## ASSIGNMENT:
Return, word for word, the line that contains "Estimate the 3-D box of the baseboard at (115, 727), as" and every line after it through the end of the records.

## THE DATA:
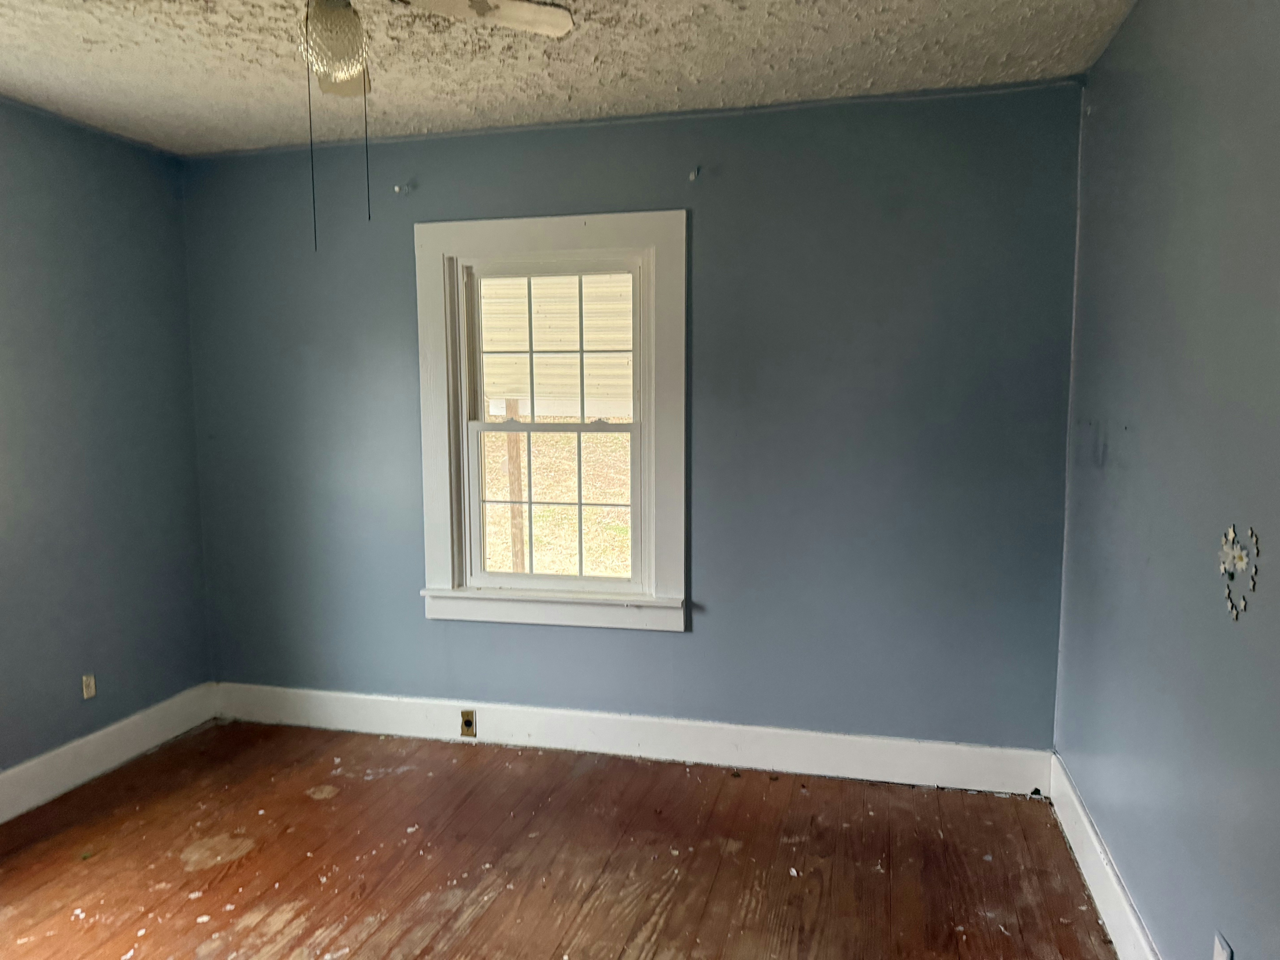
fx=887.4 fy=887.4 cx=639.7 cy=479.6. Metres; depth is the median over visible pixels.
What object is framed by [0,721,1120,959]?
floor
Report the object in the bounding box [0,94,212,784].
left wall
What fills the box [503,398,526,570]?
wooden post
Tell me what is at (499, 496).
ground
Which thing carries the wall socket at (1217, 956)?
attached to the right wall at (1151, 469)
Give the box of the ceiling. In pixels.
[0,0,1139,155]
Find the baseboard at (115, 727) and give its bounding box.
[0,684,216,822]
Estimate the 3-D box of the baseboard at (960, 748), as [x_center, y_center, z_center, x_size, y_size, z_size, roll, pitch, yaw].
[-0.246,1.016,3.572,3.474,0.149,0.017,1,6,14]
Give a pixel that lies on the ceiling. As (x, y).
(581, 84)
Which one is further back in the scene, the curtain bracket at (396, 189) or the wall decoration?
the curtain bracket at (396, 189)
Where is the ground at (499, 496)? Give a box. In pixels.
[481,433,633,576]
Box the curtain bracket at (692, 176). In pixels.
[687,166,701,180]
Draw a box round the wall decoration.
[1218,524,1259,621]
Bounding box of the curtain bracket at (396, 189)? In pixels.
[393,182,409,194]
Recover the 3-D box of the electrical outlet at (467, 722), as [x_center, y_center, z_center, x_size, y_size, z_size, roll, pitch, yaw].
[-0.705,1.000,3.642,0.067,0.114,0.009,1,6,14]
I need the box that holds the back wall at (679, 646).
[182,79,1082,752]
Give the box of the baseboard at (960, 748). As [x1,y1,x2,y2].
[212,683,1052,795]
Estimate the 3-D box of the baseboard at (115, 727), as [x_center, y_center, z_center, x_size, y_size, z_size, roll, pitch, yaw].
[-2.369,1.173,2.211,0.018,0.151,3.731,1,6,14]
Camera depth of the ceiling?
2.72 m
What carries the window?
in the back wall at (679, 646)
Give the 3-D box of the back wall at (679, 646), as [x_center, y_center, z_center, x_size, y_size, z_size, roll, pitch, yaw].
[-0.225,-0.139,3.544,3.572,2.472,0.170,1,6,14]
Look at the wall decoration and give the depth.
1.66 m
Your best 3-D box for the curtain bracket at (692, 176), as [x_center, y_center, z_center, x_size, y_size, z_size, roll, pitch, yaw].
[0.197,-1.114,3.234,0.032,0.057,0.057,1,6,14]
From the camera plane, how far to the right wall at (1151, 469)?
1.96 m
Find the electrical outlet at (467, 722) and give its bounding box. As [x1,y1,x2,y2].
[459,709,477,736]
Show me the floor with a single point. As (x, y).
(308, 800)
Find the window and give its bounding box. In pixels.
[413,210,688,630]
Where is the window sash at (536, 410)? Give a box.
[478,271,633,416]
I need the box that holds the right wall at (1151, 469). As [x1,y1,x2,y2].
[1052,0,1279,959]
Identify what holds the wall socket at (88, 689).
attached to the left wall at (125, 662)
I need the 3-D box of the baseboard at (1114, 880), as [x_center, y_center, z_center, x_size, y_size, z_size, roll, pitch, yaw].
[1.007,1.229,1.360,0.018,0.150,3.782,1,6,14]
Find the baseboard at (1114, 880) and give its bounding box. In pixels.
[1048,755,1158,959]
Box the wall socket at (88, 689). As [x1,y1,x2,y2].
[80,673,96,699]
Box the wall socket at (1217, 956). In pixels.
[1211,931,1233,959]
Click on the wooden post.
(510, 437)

## OUTPUT FOR THIS TASK:
Estimate the 3-D box of the baseboard at (115, 727), as [x_center, y_center, z_center, x_size, y_size, z_size, roll, pitch, yaw].
[-2.369,1.173,2.211,0.018,0.151,3.731,1,6,14]
Camera depth of the ceiling?
2.72 m
What carries the window?
in the back wall at (679, 646)
Give the 3-D box of the back wall at (679, 646), as [x_center, y_center, z_center, x_size, y_size, z_size, roll, pitch, yaw].
[-0.225,-0.139,3.544,3.572,2.472,0.170,1,6,14]
Look at the wall decoration and give the depth.
1.66 m
Your best 3-D box for the curtain bracket at (692, 176), as [x_center, y_center, z_center, x_size, y_size, z_size, roll, pitch, yaw].
[0.197,-1.114,3.234,0.032,0.057,0.057,1,6,14]
From the camera plane, how far to the right wall at (1151, 469)?
1.96 m
Find the electrical outlet at (467, 722) and give its bounding box. As [x1,y1,x2,y2].
[459,709,477,736]
Show me the floor with a single point. As (x, y).
(308, 800)
Find the window and give its bounding box. In pixels.
[413,210,688,630]
Where is the window sash at (536, 410)? Give a box.
[478,271,633,416]
I need the box that holds the right wall at (1151, 469). As [x1,y1,x2,y2].
[1052,0,1279,959]
Identify what holds the wall socket at (88, 689).
attached to the left wall at (125, 662)
I need the 3-D box of the baseboard at (1114, 880), as [x_center, y_center, z_center, x_size, y_size, z_size, roll, pitch, yaw].
[1.007,1.229,1.360,0.018,0.150,3.782,1,6,14]
Find the baseboard at (1114, 880) and give its bounding box. In pixels.
[1048,755,1158,959]
Box the wall socket at (88, 689). As [x1,y1,x2,y2].
[80,673,96,699]
Box the wall socket at (1217, 956). In pixels.
[1211,931,1233,959]
Click on the wooden post.
(510, 437)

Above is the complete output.